Select and reproduce each line of the listing below that bears the string "transform".

* Exercise materials *
- Opening Delimiter -
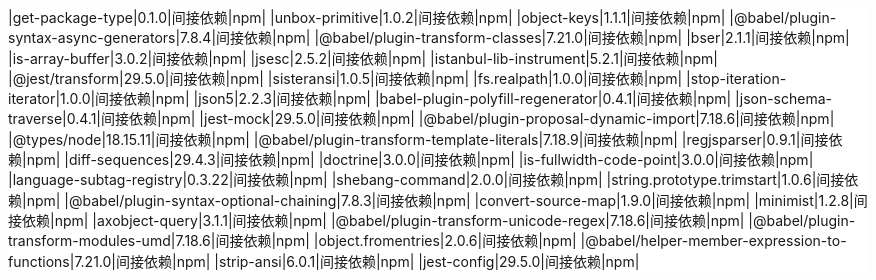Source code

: |get-package-type|0.1.0|间接依赖|npm|
|unbox-primitive|1.0.2|间接依赖|npm|
|object-keys|1.1.1|间接依赖|npm|
|@babel/plugin-syntax-async-generators|7.8.4|间接依赖|npm|
|@babel/plugin-transform-classes|7.21.0|间接依赖|npm|
|bser|2.1.1|间接依赖|npm|
|is-array-buffer|3.0.2|间接依赖|npm|
|jsesc|2.5.2|间接依赖|npm|
|istanbul-lib-instrument|5.2.1|间接依赖|npm|
|@jest/transform|29.5.0|间接依赖|npm|
|sisteransi|1.0.5|间接依赖|npm|
|fs.realpath|1.0.0|间接依赖|npm|
|stop-iteration-iterator|1.0.0|间接依赖|npm|
|json5|2.2.3|间接依赖|npm|
|babel-plugin-polyfill-regenerator|0.4.1|间接依赖|npm|
|json-schema-traverse|0.4.1|间接依赖|npm|
|jest-mock|29.5.0|间接依赖|npm|
|@babel/plugin-proposal-dynamic-import|7.18.6|间接依赖|npm|
|@types/node|18.15.11|间接依赖|npm|
|@babel/plugin-transform-template-literals|7.18.9|间接依赖|npm|
|regjsparser|0.9.1|间接依赖|npm|
|diff-sequences|29.4.3|间接依赖|npm|
|doctrine|3.0.0|间接依赖|npm|
|is-fullwidth-code-point|3.0.0|间接依赖|npm|
|language-subtag-registry|0.3.22|间接依赖|npm|
|shebang-command|2.0.0|间接依赖|npm|
|string.prototype.trimstart|1.0.6|间接依赖|npm|
|@babel/plugin-syntax-optional-chaining|7.8.3|间接依赖|npm|
|convert-source-map|1.9.0|间接依赖|npm|
|minimist|1.2.8|间接依赖|npm|
|axobject-query|3.1.1|间接依赖|npm|
|@babel/plugin-transform-unicode-regex|7.18.6|间接依赖|npm|
|@babel/plugin-transform-modules-umd|7.18.6|间接依赖|npm|
|object.fromentries|2.0.6|间接依赖|npm|
|@babel/helper-member-expression-to-functions|7.21.0|间接依赖|npm|
|strip-ansi|6.0.1|间接依赖|npm|
|jest-config|29.5.0|间接依赖|npm|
- Closing Delimiter -
* Your solution *
|@babel/plugin-transform-classes|7.21.0|间接依赖|npm|
|@jest/transform|29.5.0|间接依赖|npm|
|@babel/plugin-transform-template-literals|7.18.9|间接依赖|npm|
|@babel/plugin-transform-unicode-regex|7.18.6|间接依赖|npm|
|@babel/plugin-transform-modules-umd|7.18.6|间接依赖|npm|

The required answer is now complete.